After the Covid-19 crisis has passed there is going to be a huge rise in demand for financial advice, but are you going to be able to cope? Asks Ken Davy. You will, says The SimplyBiz Group chairman, if you are ready to learn the lessons from almost 50 years ago…
In 1974, following two years of falling values, the UK stock market had collapsed by almost 75%, with commercial property not far behind. Catastrophic as this was, inflation made its impact even worse, resulting in the average portfolio falling 90% in real terms over the 73/74 period.
As I had only become a financial adviser at the end of 1970, this cataclysmic decline taught me some valuable lessons about the fragility of investment markets, along with the vital importance of building and keeping strong client relationships. Indeed, throughout this traumatic time I hardly lost any of my approximately 200 clients, which I believe was down to three simple reasons.
Firstly, throughout the downturn I kept in touch with my clients on a regular basis, usually by telephone. Not because I had any answers to their obvious concerns - as frankly I had no more idea than they did as to when the market slump would end - no, the key reason for keeping in close contact, was so that they knew I was there for them and, very importantly, that I would still be there for them when things improved.
This brings me to the second key point, which is that nothing lasts forever. So, whilst I couldn't say precisely when it would end, the one fundamental certainly of which I could remind them - as we can in the current situation - is that, dreadful as the situation was, it would end.
Lastly, I was able to share with them my confidence, that when it did pass, markets would recover, and that their need for advice and good financial planning would be greater than ever.
Of course that was almost 50 years ago.
But, despite the years that have passed, we can still learn some important lessons which will help us and clients survive the current crisis and prosper when it's over.
The first, and I believe the most fundamental lesson is that, unprecedented and dreadful as the Covid-19 crisis is, it will definitely pass. In the meantime, your role as trusted advisers to your clients is to keep in the closest possible touch with them. We can't pretend to have the answers to the many questions they may want to ask. However, more than anything, else clients will want to know that you are still there for them and, equally importantly, that you will be there for them in the future, when their need for your help and advice is going to be even greater.
The second lesson is even more profound because of the way the very nature of communication has changed beyond all recognition from, 50 years ago, when we were restricted to fixed line telephones. In today's world we can put ourselves ‘virtually' into the homes and offices of clients and sit with them as we communicate and share information in a way which could only have been dreamt of as recently as a decade ago. Indeed, I believe this crisis is going to have a transformational impact on the way we work with, and communicate with, our clients, long after Covid-19 is a distant memory. Certainly, our business and personal lives are never going to be quite the same again.

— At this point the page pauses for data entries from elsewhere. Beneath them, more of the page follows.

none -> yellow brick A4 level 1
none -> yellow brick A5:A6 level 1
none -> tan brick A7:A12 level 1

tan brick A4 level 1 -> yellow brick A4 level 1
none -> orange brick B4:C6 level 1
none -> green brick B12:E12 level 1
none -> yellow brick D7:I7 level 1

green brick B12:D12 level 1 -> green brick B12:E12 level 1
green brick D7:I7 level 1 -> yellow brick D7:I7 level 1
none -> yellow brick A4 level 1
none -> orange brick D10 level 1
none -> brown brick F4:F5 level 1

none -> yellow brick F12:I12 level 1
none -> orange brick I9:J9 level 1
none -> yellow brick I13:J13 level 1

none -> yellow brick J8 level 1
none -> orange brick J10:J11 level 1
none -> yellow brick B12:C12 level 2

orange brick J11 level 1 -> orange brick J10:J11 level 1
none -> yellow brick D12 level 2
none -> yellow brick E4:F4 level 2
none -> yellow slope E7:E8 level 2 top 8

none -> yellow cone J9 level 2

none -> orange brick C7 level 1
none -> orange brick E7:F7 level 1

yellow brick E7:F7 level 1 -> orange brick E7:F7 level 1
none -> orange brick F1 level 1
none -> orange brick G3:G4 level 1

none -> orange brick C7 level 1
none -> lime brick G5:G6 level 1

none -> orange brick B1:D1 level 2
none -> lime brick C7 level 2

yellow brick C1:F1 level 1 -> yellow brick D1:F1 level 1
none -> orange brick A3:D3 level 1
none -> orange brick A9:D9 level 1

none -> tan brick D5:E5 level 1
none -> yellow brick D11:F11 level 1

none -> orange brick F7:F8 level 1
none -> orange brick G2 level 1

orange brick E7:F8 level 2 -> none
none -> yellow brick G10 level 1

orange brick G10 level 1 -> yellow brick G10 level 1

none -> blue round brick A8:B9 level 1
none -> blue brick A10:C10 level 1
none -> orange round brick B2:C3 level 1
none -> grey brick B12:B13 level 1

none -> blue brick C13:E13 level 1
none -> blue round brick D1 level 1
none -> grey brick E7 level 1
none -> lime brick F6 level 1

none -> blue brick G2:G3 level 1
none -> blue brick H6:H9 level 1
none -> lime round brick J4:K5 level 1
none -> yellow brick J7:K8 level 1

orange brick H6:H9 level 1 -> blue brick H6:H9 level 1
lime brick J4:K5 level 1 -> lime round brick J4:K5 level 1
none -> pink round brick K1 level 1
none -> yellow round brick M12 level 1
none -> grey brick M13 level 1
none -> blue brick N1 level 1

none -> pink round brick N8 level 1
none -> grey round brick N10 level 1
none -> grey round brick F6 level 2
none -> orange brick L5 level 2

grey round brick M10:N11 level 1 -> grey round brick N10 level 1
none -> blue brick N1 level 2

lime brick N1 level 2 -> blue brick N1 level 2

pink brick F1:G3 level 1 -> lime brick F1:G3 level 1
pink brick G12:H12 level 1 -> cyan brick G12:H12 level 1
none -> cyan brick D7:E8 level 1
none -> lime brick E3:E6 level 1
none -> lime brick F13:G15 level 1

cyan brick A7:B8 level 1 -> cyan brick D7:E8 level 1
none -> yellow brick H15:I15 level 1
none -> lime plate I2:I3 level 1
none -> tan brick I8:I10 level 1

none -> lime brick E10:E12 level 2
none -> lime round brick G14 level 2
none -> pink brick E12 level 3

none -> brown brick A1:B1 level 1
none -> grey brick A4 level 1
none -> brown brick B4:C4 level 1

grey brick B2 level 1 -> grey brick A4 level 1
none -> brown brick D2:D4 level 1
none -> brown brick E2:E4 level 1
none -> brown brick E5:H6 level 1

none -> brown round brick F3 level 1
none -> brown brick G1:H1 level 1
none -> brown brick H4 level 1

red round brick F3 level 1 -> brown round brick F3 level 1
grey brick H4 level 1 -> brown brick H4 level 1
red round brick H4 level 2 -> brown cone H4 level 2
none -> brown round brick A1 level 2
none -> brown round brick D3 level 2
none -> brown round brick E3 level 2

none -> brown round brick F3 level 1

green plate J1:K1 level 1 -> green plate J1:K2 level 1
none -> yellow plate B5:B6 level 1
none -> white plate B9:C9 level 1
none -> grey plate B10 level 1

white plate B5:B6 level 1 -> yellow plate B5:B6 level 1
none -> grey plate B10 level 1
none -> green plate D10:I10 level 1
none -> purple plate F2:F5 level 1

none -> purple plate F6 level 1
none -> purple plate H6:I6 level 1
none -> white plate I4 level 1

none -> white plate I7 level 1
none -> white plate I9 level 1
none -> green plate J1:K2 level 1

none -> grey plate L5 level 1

I believe it is therefore absolutely essential that you use this time of ‘lockdown' to hone your skills and technology. Put yourself in the best possible position to take advantage of the ‘new normal', which will emerge over the coming months. If you doubt this statement, let me give you just two examples from my own recent experience.
In the first instance, I have for many years met up most weeks with a group of a dozen or so friends for a drink and a chat. Unlike me, most of the group are retired, and none of us are what you might call tech savvy, yet within a week of lockdown we had all downloaded the technology that has enabled us to restart our get-togethers - on a virtual basis. In similar vein, a friend of mine who is an avid bridge player is now back playing again on a regular basis, with the same partners as before, using remote technology.
Of course, virtual communication it is not the same as being able to meet personally but make no mistake about it, these behavioural changes are taking place across the length and breadth of the UK, and indeed across the world. The impact, post Covid-19, is going to be nothing short of revolutionary.
The use of virtual technology will advance more in this next few months than it might otherwise have done in the next ten years and, indeed, is already doing so. It is said that during a major war, society changes ten times more rapidly than the normal pace of change.
Despite Covid-19 being an enemy we can neither see nor smell, be in no doubt, we are at war, and living through more profound social changes than we have seen for more than two generations.
That brings us to the third, and possibly the most important, lesson from the 70s, which is that after this crisis has passed, clients are going to have a greater need for our services than ever before. Without exception, you will need to review the financial affairs of every single client. It is therefore critically important for our own businesses, and for our clients, that we embrace the changes in technology which are taking place and position ourselves to take advantage of them.
When this crisis has passed, the technology and skills that we, and our clients, are developing now, will enable us to look after them more effectively, more efficiently and more profitably than ever before. And, if you wish, this same technology will also offer the possibility to significantly increase the number of clients you can deal with on a personal basis, increasing again your productivity and profitability.
It is clear to me that after the dust has settled on Covid-19, there is going to be a huge increase in the demand for financial advice. This demand will come not just from existing clients, but from the many thousands of potential clients who have yet to benefit from professional financial advice.
Will you, indeed will our profession, be able to cope with this enormous increase in demand for our services? If we are prepared to learn the lessons from the past and adopt the technology we and our clients need, I believe the answer will be a resounding yes.